Picked up _JAVA_OPTIONS: -Xms256M -Xmx45G -XX:ParallelGCThreads=1 -Djava.io.tmpdir=/mnt/isilon/sfgi/suc1/tmp
Picked up _JAVA_OPTIONS: -Xms256M -Xmx45G -XX:ParallelGCThreads=1 -Djava.io.tmpdir=/mnt/isilon/sfgi/suc1/tmp
processing chromosomes
Traceback (most recent call last):
File "/mnt/isilon/sfgi/programs/atac_dnase_pipelines/ataqc/run_ataqc.py", line 1598, in
main()
File "/mnt/isilon/sfgi/programs/atac_dnase_pipelines/ataqc/run_ataqc.py", line 1460, in main
ROADMAP_META, OUTPUT_PREFIX)
File "/mnt/isilon/sfgi/programs/atac_dnase_pipelines/ataqc/run_ataqc.py", line 905, in compare_to_roadmap
sample_mean0_col)
File "/mnt/isilon/sfgi/programs/miniconda3/envs/bds_atac/lib/python2.7/site-packages/scipy/stats/stats.py", line 3310, in spearmanr
rs = np.corrcoef(ar, br, rowvar=axisout)
File "/mnt/isilon/sfgi/programs/miniconda3/envs/bds_atac/lib/python2.7/site-packages/numpy/lib/function_base.py", line 2145, in corrcoef
c = cov(x, y, rowvar)
File "/mnt/isilon/sfgi/programs/miniconda3/envs/bds_atac/lib/python2.7/site-packages/numpy/lib/function_base.py", line 2024, in cov
X = np.vstack((X, y))
File "/mnt/isilon/sfgi/programs/miniconda3/envs/bds_atac/lib/python2.7/site-packages/numpy/core/shape_base.py", line 230, in vstack
return _nx.concatenate([atleast_2d(_m) for _m in tup], 0)

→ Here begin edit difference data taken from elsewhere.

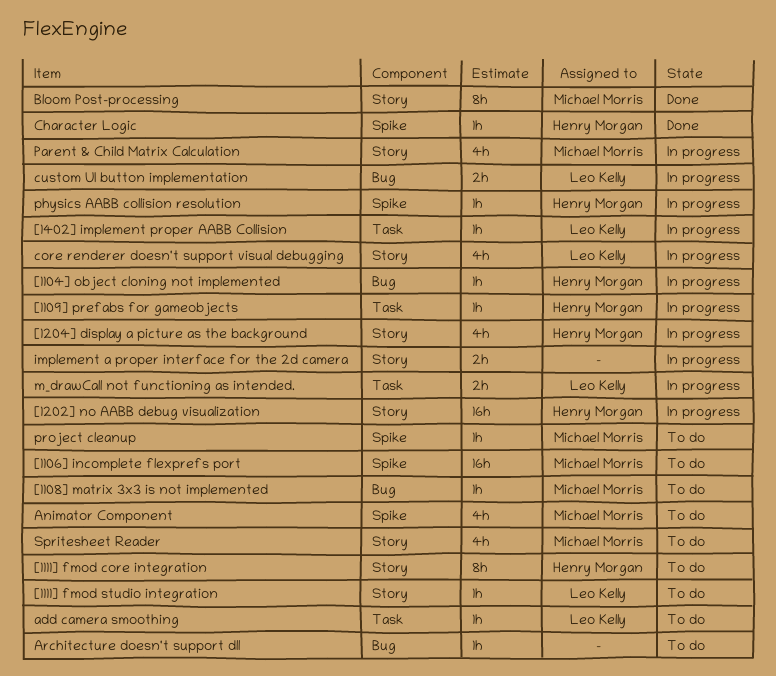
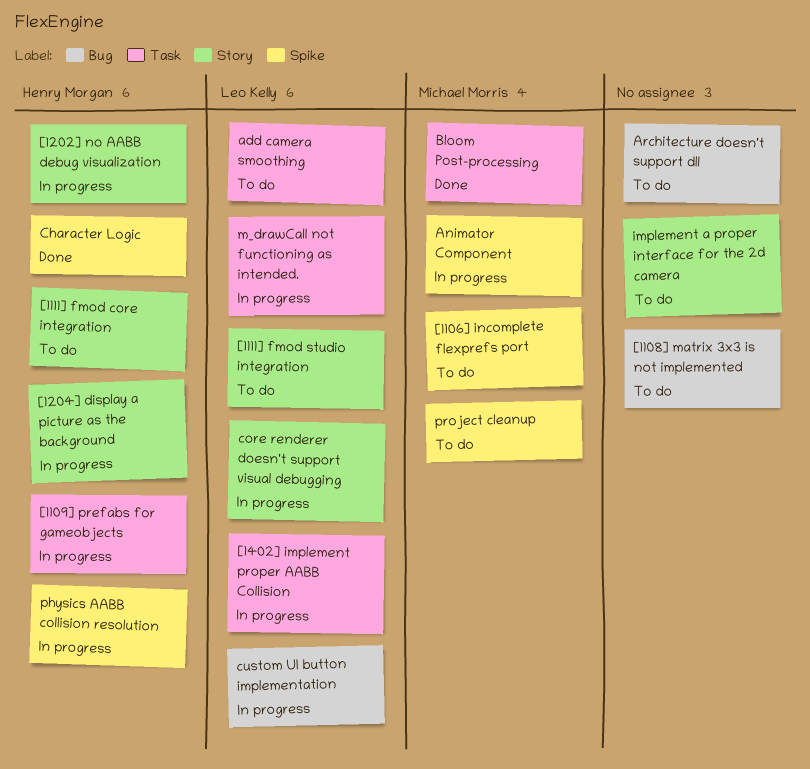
[1104] object cloning not implemented: present -> none
[1108] matrix 3x3 is not implemented, owner: Michael Morris -> none
Animator Component, status: To do -> In progress
Bloom Post-processing, label: Story -> Task
implement a proper interface for the 2d camera, status: In progress -> To do
Parent & Child Matrix Calculation: present -> none
Spritesheet Reader: present -> none

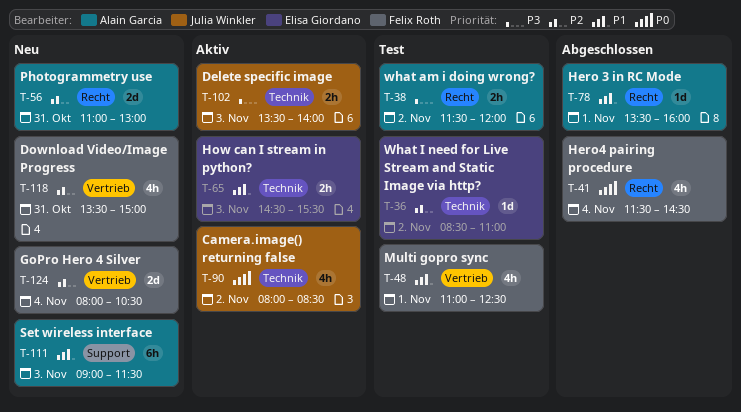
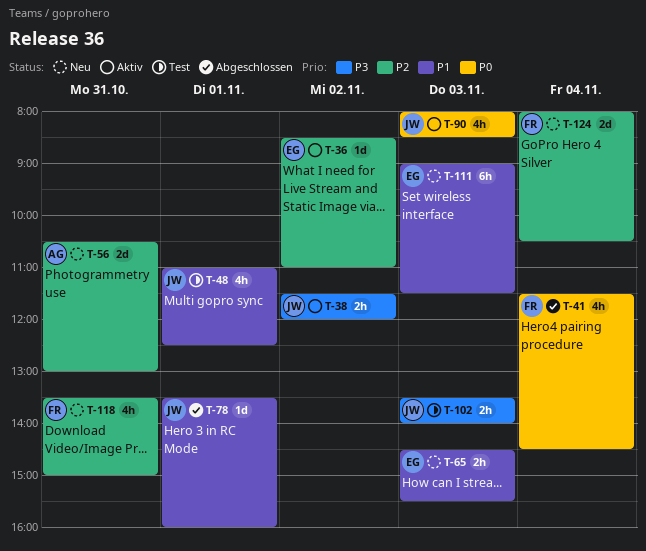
T-36, status: Test -> Aktiv
T-38, status: Test -> Aktiv
T-38, owner: Alain Garcia -> Julia Winkler
T-48, owner: Felix Roth -> Julia Winkler
T-56, begins: 11:00 -> 10:30
T-65, status: Aktiv -> Neu
T-78, owner: Alain Garcia -> Julia Winkler
T-90, day: Nov 2 -> Nov 3
T-102, status: Aktiv -> Test
T-111, owner: Alain Garcia -> Elisa Giordano

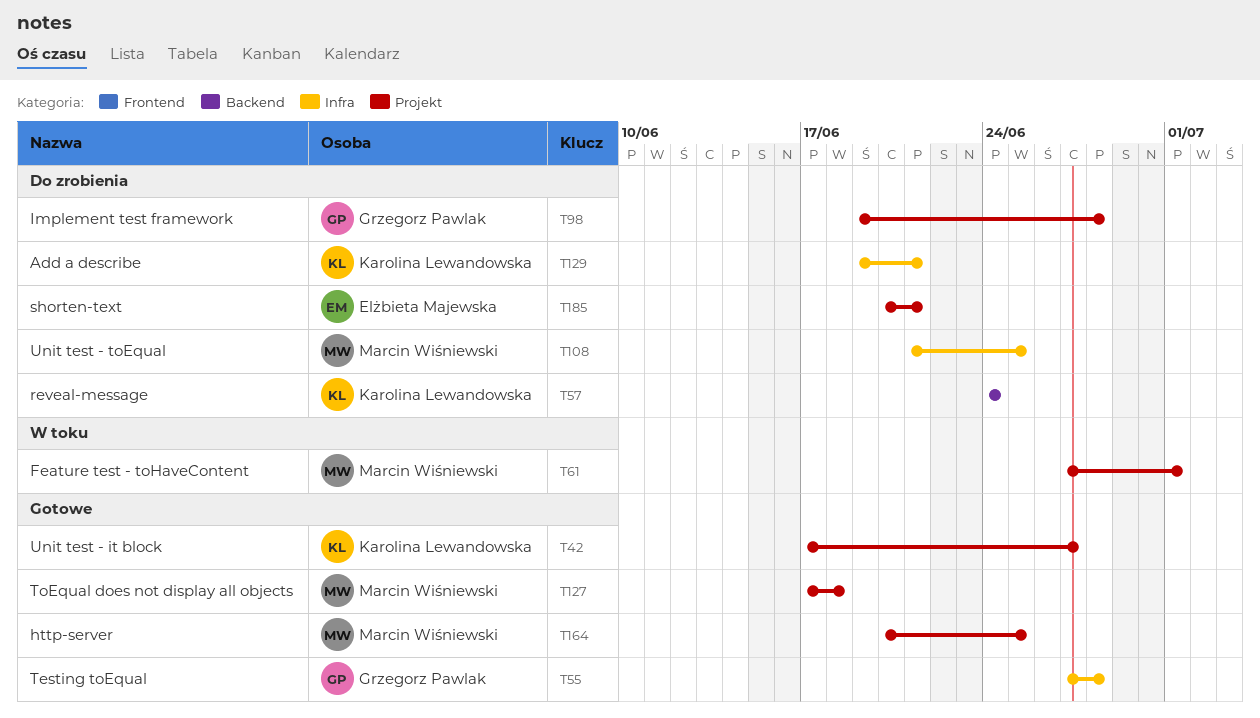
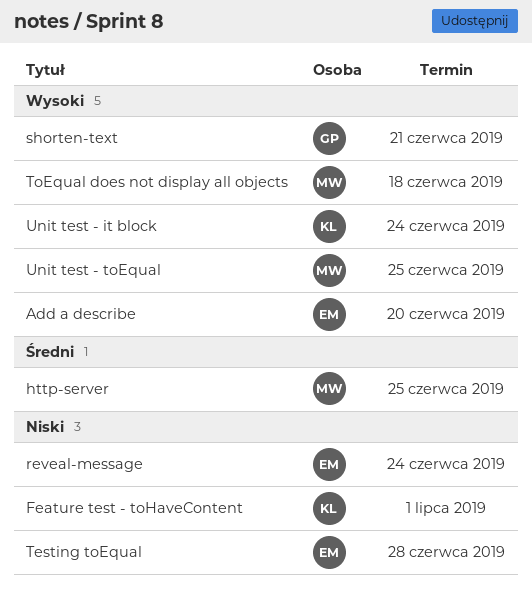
Add a describe, owner: Karolina Lewandowska -> Elżbieta Majewska
Add a describe, due: Jun 21 -> Jun 20
Feature test - toHaveContent, owner: Marcin Wiśniewski -> Karolina Lewandowska
Implement test framework: present -> none
reveal-message, owner: Karolina Lewandowska -> Elżbieta Majewska
shorten-text, owner: Elżbieta Majewska -> Grzegorz Pawlak
Testing toEqual, owner: Grzegorz Pawlak -> Elżbieta Majewska
Unit test - it block, due: Jun 27 -> Jun 24

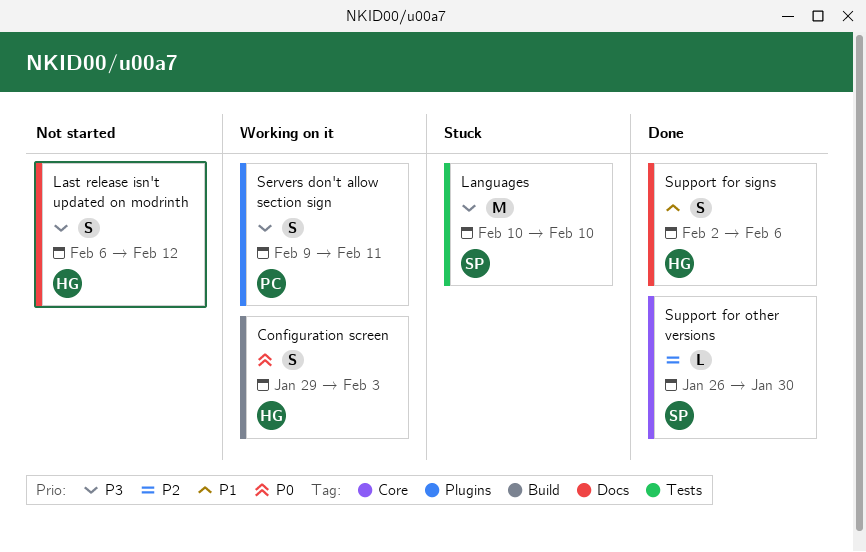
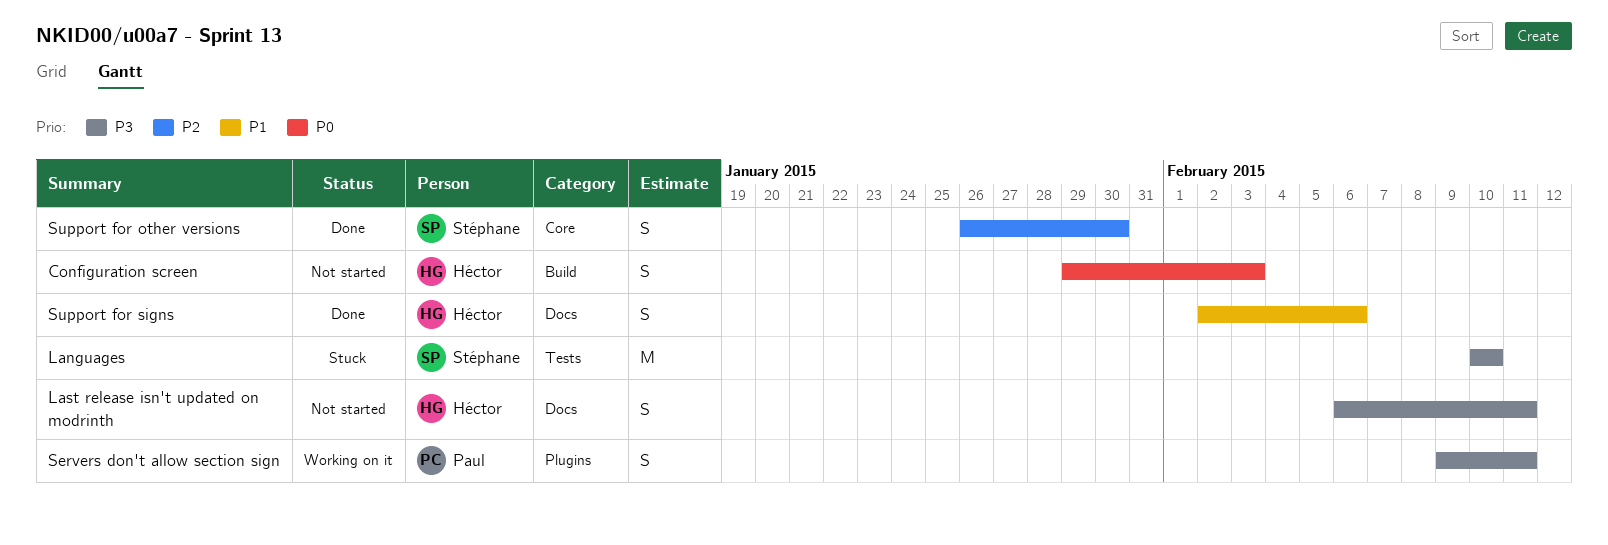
Configuration screen, status: Working on it -> Not started
Last release isn't updated on modrinth, due: Feb 12 -> Feb 11
Support for other versions, estimate: L -> S

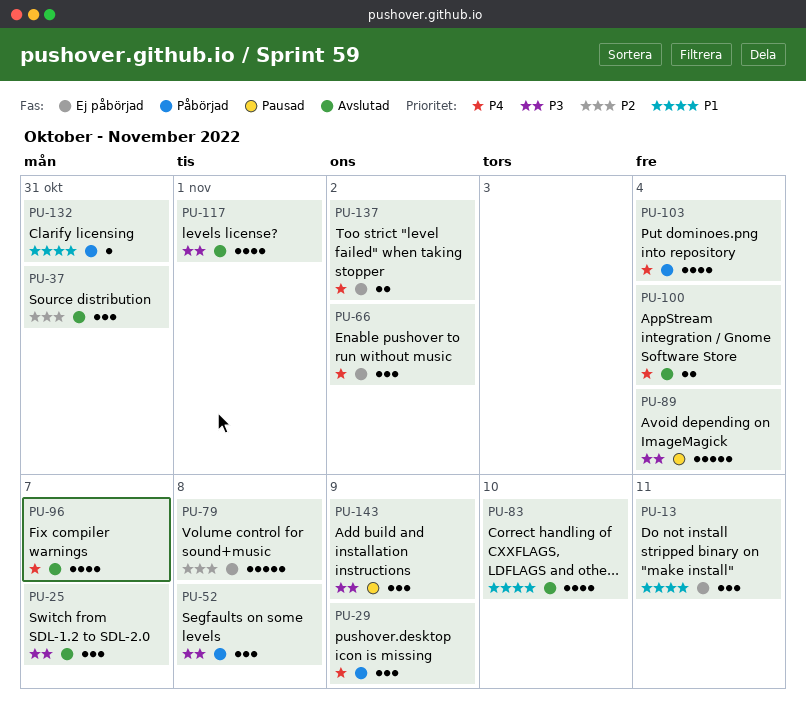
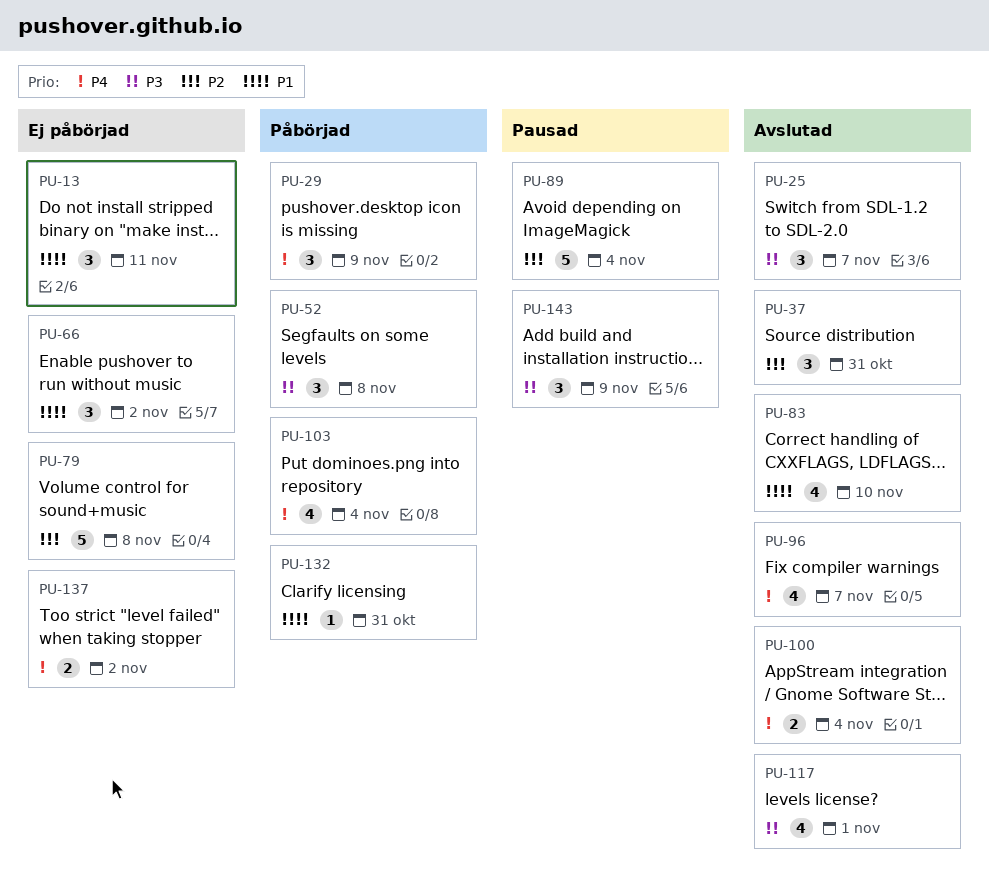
PU-66, priority: P4 -> P1
PU-89, priority: P3 -> P2

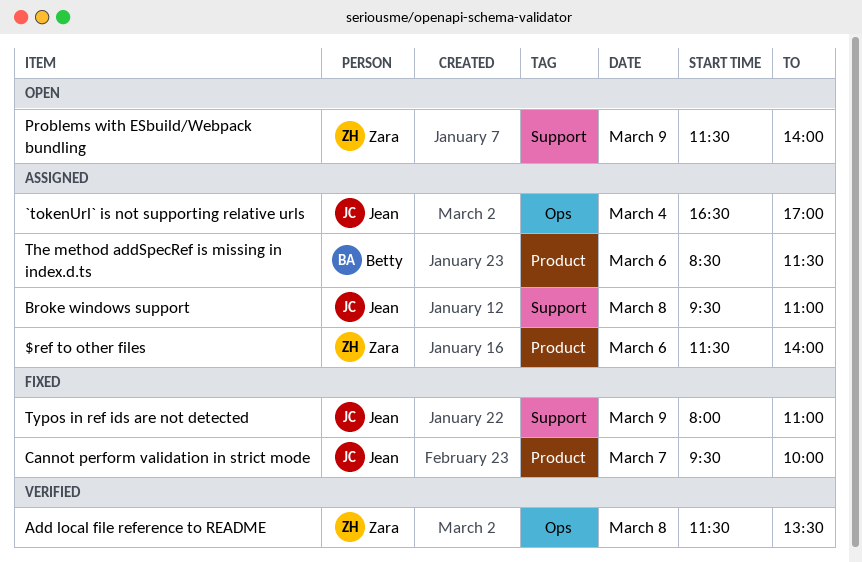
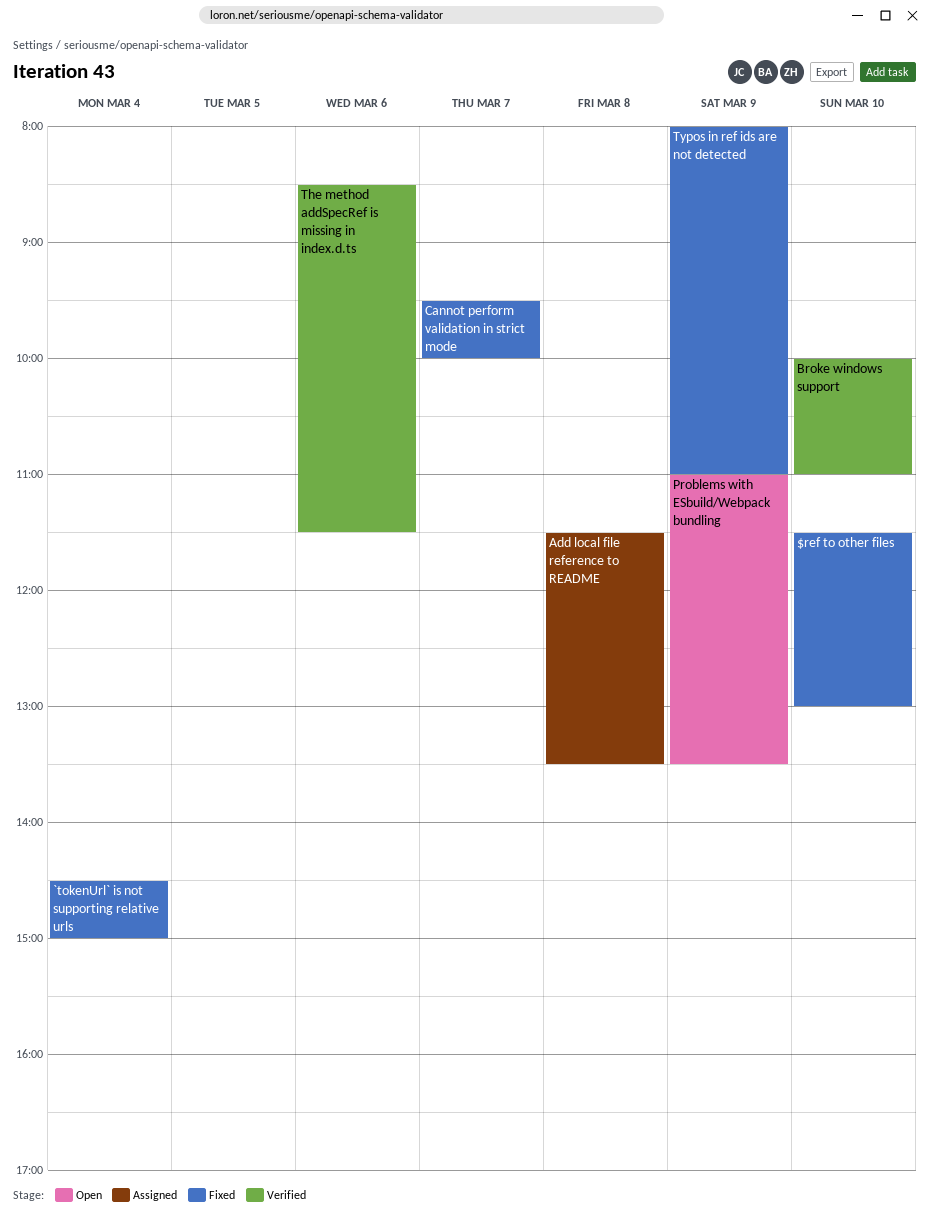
$ref to other files, status: Assigned -> Fixed
$ref to other files, day: Mar 6 -> Mar 10
$ref to other files, ends: 14:00 -> 13:00
`tokenUrl` is not supporting relative urls, status: Assigned -> Fixed
`tokenUrl` is not supporting relative urls, begins: 16:30 -> 14:30
`tokenUrl` is not supporting relative urls, ends: 17:00 -> 15:00
Add local file reference to README, status: Verified -> Assigned
Broke windows support, status: Assigned -> Verified
Broke windows support, day: Mar 8 -> Mar 10
Broke windows support, begins: 09:30 -> 10:00
Problems with ESbuild/Webpack bundling, begins: 11:30 -> 11:00
Problems with ESbuild/Webpack bundling, ends: 14:00 -> 13:30
The method addSpecRef is missing in index.d.ts, status: Assigned -> Verified

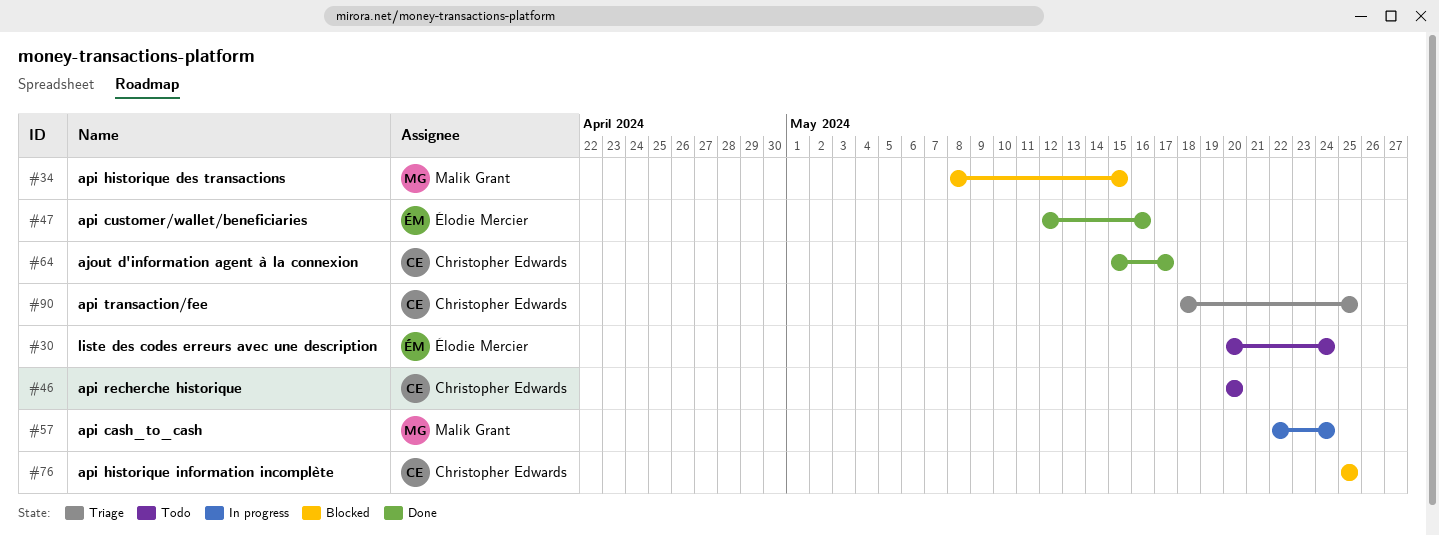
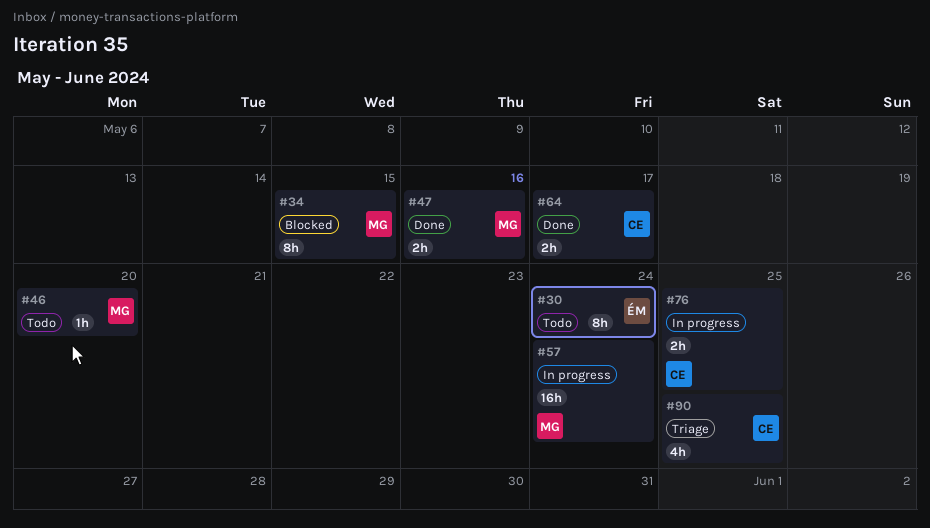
#46, owner: Christopher Edwards -> Malik Grant
#47, owner: Élodie Mercier -> Malik Grant
#76, status: Blocked -> In progress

ValueError: all the input array dimensions except for the concatenation axis must match exactly
interesting - it could be related to a different output format from a different version of ucsc tools - can you provide the top of the *signal file in the qc folder if you have it?